**DOCUMENT EXTRACT**.
*****

FIGS. 2-6 further illustrate that the head and body may include housings 220 and 230. As illustrated both the housing for the head 220 and the housing for the body 230 may exhibit bilateral symmetry across a center of the duck 250, where the respective sides of the housings are snapped together to form the exterior of the duck 100. This provides shape to the duck 100 and protects the inner workings thereof. Each side of housings 220 and 230 may be formed from a single piece of molded plastic or from smaller pieces that are snapped together in a conventional manner. The body housing 230, when assembled, may provide a relatively circular opening near the top for the neck of the duck 100. The opening may be covered by a dome shaped neck cover 260, which itself may provide openings for the neck linkages 310 and 315 to pass therethrough. Neck cover 260 may be rotatably connected to the duck 100 (as will be discussed further below) to enable the head to rotate/turn from side to side. As illustrated in FIG. 6, the body housing may also include an opening for a battery compartment. The battery compartment may include a battery cover 600 which may be selectively removed to enable battery replacement without the need to remove the rest of the body housing 230.

FIGS. 3 and 6 illustrate that feet 125 may be connected to a single leg 320 that extends into the duck 100. This leg 320 and feet 125 combination acts as a base for the duck 100 around which the duck 100 may lean.

As discussed above, one of the movements that duck 100 may perform includes tilting the body to one side or the other relative to the center 250. This motion, which will be explained with reference to FIG. 8, may be accomplished with motor 820, which is electrically connected to the batteries via a processor or via other circuit logic. Motor 820 is meshed with a set of gears 825, which are configured to step down the speed of the motor to provide smooth lifelike movement. The gears 825 may also be configured to change the direction of the energy provided by motor 825 (e.g. from a vertical plane of movement into a horizontal plane of movement). Gears 825 may be connected to or in contact with cam 830 such that when gears 825 rotate they rotate cam 830. Cam 830 includes a groove 835 around its circumference, in which follower 800 is located. As illustrated, the groove may traverse the circumference of the cam so that the groove on one side of the cam is higher than on the other side of the cam. Thus, as the cam rotates, the follower 800 will lean to one side or the other depending upon whether it is in the higher side of the groove or the lower side of the groove. In turn, this leans the body of the duck 100 to one side or the other. Because the groove traverses the entirety of the cam, the motor 820 can be a single direction motor, although it need not be. As the cam follower 800 moves through the path of the groove 835 it will alternate between tilting towards the left and tilting towards the right without having to reverse the motor 835 to do so. Cam follower 800, which may include a protrusion which interacts with groove 835 also includes a long portion that extends downwards towards the leg 320.

*****

**AVAILABLE RECORDS**.
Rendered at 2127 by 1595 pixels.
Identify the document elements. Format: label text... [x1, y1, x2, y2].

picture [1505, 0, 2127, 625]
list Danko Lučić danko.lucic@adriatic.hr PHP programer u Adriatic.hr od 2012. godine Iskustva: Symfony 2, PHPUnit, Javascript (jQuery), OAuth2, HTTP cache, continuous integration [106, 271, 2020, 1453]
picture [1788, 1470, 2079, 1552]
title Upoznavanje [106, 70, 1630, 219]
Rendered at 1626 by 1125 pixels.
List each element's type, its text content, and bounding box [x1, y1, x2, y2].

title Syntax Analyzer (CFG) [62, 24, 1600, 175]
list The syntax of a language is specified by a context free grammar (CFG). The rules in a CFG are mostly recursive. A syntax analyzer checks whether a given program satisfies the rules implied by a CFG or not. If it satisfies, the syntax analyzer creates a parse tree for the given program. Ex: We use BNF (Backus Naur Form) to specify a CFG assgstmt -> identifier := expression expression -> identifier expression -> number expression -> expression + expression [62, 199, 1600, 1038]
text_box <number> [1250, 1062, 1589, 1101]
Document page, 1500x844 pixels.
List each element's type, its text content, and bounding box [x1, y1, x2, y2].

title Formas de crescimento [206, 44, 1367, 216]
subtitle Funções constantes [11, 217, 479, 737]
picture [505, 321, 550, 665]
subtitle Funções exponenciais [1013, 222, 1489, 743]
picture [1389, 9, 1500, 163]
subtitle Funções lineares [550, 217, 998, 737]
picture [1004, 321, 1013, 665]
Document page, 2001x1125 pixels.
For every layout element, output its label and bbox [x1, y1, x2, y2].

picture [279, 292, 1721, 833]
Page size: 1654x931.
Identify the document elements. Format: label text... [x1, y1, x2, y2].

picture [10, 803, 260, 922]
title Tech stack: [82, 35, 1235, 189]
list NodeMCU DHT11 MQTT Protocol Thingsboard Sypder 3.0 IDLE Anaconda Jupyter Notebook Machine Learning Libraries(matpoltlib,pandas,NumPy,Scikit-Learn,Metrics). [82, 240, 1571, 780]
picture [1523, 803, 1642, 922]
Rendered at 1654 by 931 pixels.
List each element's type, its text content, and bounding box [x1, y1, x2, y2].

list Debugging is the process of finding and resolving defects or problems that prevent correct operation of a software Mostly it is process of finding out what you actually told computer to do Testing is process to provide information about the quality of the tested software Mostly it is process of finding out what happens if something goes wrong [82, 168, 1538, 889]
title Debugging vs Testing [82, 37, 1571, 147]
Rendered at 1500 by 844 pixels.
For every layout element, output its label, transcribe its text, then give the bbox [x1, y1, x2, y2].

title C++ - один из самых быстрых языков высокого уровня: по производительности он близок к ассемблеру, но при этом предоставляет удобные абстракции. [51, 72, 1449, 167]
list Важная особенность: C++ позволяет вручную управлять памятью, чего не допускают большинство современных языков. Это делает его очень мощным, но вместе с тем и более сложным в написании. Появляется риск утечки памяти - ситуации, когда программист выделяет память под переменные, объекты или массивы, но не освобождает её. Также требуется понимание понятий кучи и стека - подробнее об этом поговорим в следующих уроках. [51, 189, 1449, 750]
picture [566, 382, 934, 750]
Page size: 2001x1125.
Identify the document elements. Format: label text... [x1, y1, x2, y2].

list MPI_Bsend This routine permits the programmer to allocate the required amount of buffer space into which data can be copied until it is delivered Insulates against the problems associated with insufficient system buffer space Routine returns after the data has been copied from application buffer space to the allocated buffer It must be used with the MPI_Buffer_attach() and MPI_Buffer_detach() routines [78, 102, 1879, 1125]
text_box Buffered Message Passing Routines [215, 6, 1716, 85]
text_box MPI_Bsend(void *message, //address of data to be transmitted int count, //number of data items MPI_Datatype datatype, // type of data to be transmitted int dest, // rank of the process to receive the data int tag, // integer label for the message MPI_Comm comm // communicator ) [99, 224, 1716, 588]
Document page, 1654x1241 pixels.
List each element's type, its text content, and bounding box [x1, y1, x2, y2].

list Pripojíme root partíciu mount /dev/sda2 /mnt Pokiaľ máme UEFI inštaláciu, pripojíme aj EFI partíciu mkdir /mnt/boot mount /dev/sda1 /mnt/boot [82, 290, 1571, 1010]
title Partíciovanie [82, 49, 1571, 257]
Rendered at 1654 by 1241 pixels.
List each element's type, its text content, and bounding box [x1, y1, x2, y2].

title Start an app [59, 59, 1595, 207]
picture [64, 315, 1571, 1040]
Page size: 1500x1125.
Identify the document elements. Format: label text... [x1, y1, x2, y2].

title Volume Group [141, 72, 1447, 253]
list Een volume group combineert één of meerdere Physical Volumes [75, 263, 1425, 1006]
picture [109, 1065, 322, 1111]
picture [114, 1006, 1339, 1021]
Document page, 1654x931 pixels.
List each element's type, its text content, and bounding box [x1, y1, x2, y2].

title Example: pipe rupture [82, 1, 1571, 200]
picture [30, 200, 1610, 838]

*****

**TO BE DONE**.
1. In the passage about the duck, what does removing the battery cover 600 allow?
2. Retype the lines of the records starting at the line that contains "Document page, 1654x931 pixels." and continuing through the end of the records, including both.

**RESULTS IN ORDER**.
1. It allows the batteries to be replaced without removing the rest of the body housing 230.

2.
Document page, 1654x931 pixels.
List each element's type, its text content, and bounding box [x1, y1, x2, y2].

title Example: pipe rupture [82, 1, 1571, 200]
picture [30, 200, 1610, 838]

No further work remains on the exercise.